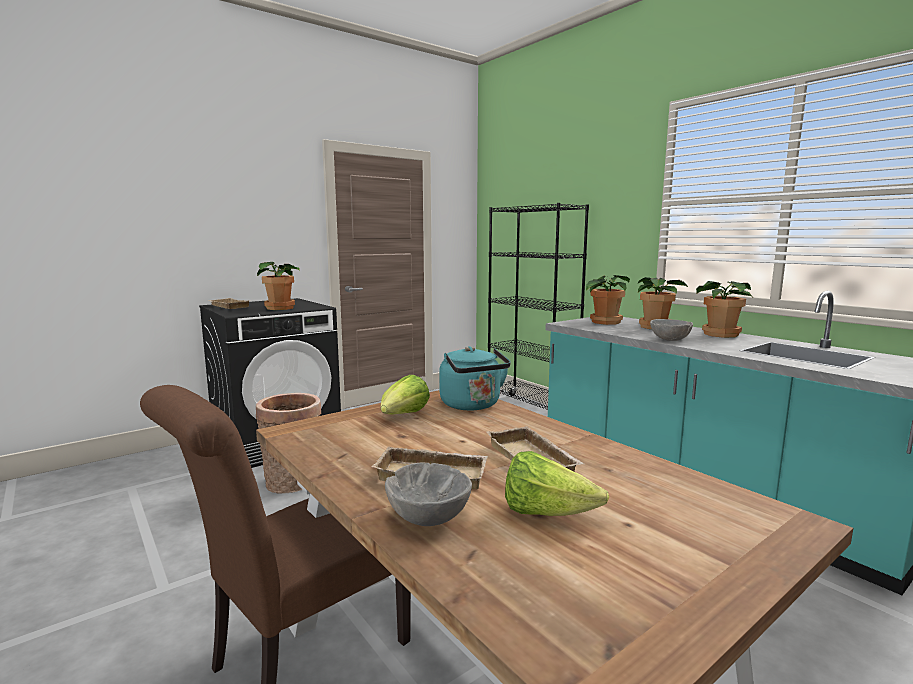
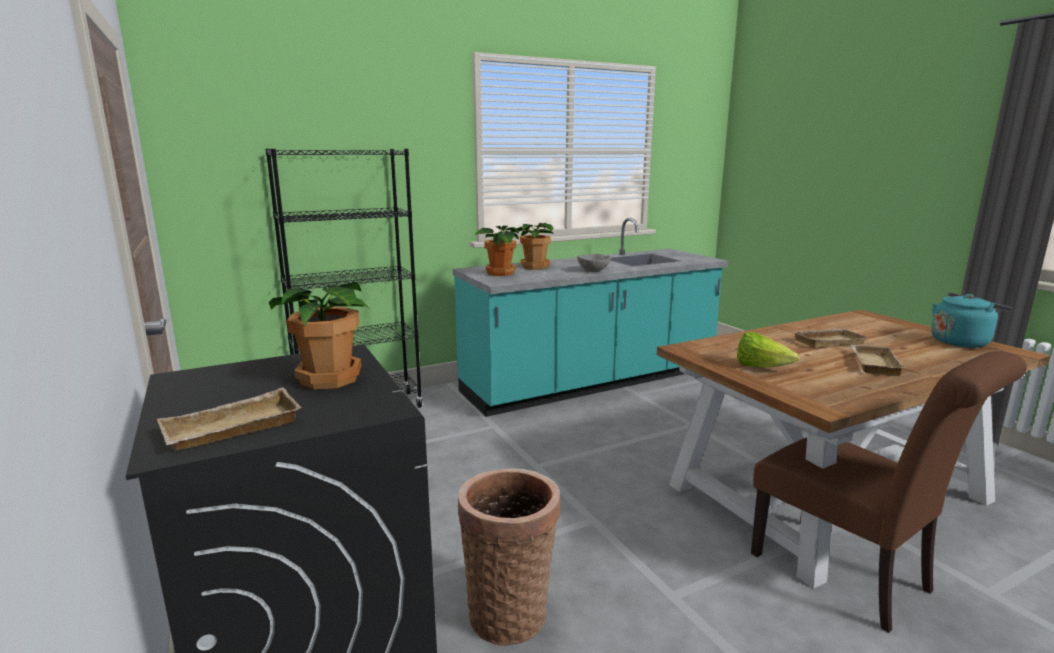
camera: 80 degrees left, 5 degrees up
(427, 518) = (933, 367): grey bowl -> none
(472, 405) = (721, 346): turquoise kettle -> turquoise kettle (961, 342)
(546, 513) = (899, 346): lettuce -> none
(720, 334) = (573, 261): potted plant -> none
==
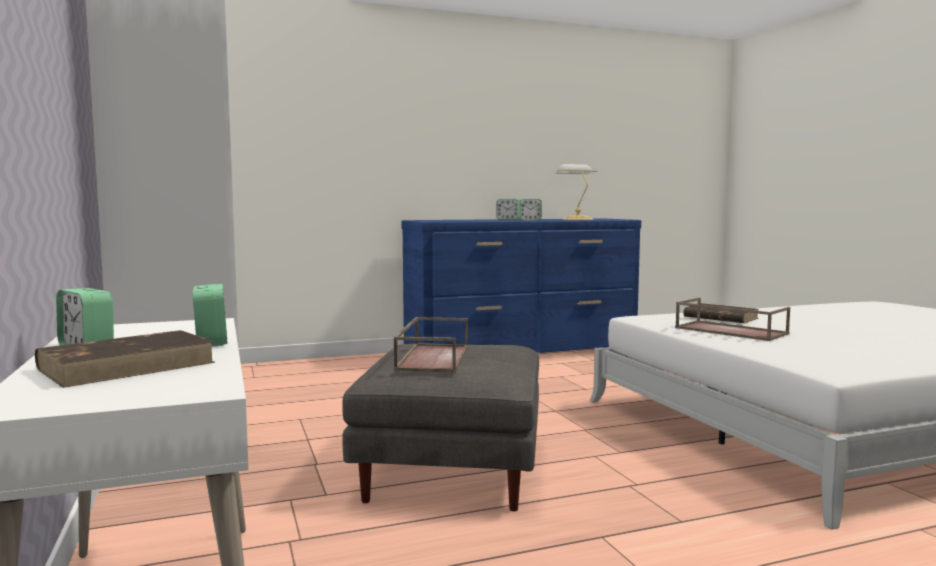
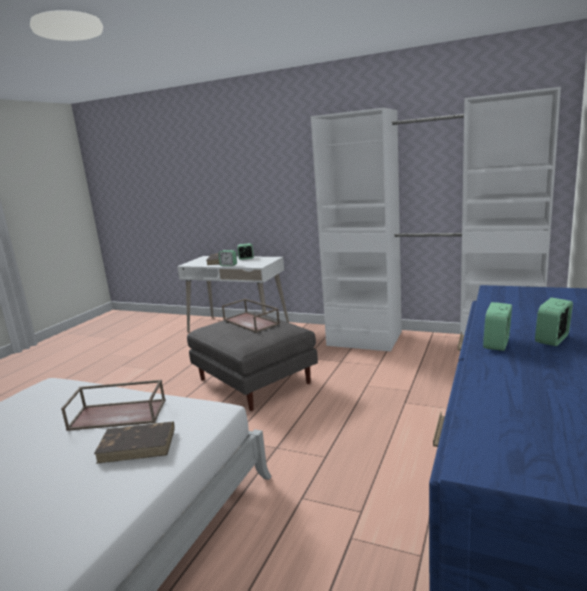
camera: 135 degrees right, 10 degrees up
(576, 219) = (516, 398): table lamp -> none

### Work task
Show the lines above that have the word "camera".

### Exercise result
camera: 80 degrees left, 5 degrees up
camera: 135 degrees right, 10 degrees up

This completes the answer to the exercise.